The room burst into a tumult of voices, with everyone speaking at once, repeating the same astounding phrase over and over again.

Shana12 waved them to be quiet.

‘And do you know where you are?’

‘Obviously not.’

Shana12 looked at Jon and for a moment he seemed to be falling deeply into bottomless pools of blue-grey mystery.

‘You are passengers on the interstellar ramjet Fatal Scimitar.’

Six

In an environment that was nothing other than improbability piled high on improbability the information supplied by Shana did not seem to be too incredible. The other six accepted the truth of their situation after only a short delay. The newcomers then went into the Educator and met Maroun, received their upgrades and saw the sad fate of the Degenerates spread out before them. Once again the females received only a truncated version of the syllabus. On their return, Jon decided that now he had reinforcements he would make another attempt at freeing the sleepers in the Stasis Room.

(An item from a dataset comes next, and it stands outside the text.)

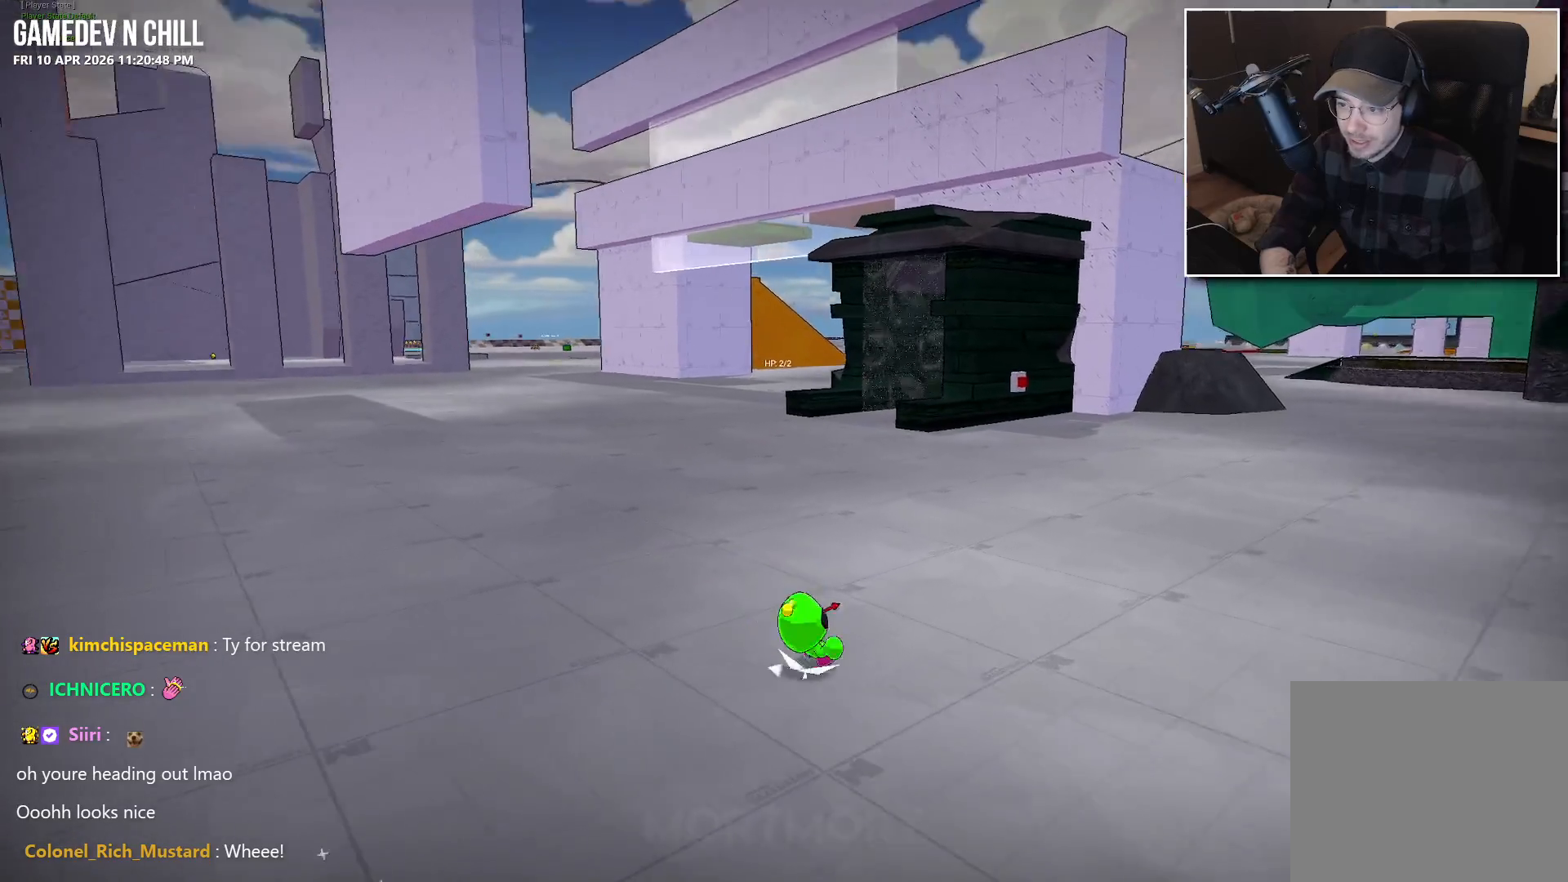
{"buttons": [], "left_stick": "down", "right_stick": "center", "events": [[234, "left_stick", "right"], [350, "left_stick", "down-right"], [450, "left_stick", "down"], [484, "right_stick", "center"]]}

But first he wanted more information. Although he accepted his Shana’s revelations he wanted to know more: what was the purpose of this extraordinary journey that they had discovered that they were experiencing?

The new Shana and Shev agreed to go back into the dark world of the Educator in order to do just that. His Shana refused to contemplate it and he accepted her decision.

They donned the headsets and at once their eyes closed and their faces went blank.

Time passed. The others stared helplessly at each other and Jarz took to walking back and forth like a caged animal.

Jon had tried talking to him and was relieved to find that he was nothing like his equivalent on the Hill. But now the man was too wound up for conversation and waved at Jon to be quite when he attempted to talk. Jarm and Jorl too were plunged into quiet melancholy; Jarm spent most of the time studying his hands while Jorl, having lost some of his confident air, sat in silent immobility. Jon found himself in a peculiar state of confusion as he was in the same room as two identical Shanas, one awake and staring at him with wide-open, worried eyes; the other deeply asleep on her couch. How long before I lose track of who’s who? he wondered.

Eventually, after what seemed an eternity, the two women’s eyes fluttered and, after a few moments of confusion, the ashen-faced women looked around, removed their headsets and sat up in a slow, jerking fashion.

The room burst into activity immediately as the men crowded around the two women. Jon commanded them to be quiet and said: ‘Let them rest for a while. It’s not easy to do what they’ve done. You should know that.’

Eventually Shev, a small woman with raven black hair, said: ‘I think we’ve found out all you wanted us to, Jon.’

‘And that is?’

Shev looked at the faces of her audience, one by one and began her speech: ‘What Shana12 said is true. Five hundred years ago the Protectorate launched this craft, the Fatal Scimitar on a journey to a nearby star.’

‘And why would they do that?’ demanded Jon.

Shev looked confused. ‘I don’t understand their mentality but it seems they believed that the planetary system of that star held an intelligent lifeform with its own civilisation.’

‘And why would they make this journey?’ Jorl interjected, ‘to exchange gifts and give each other a big kiss?’

‘No. The Protectorate needs other cultures for one purpose only – to battle and conquer. And after this new world had been conquered a new Protectorate would arise. And then they could fight that.’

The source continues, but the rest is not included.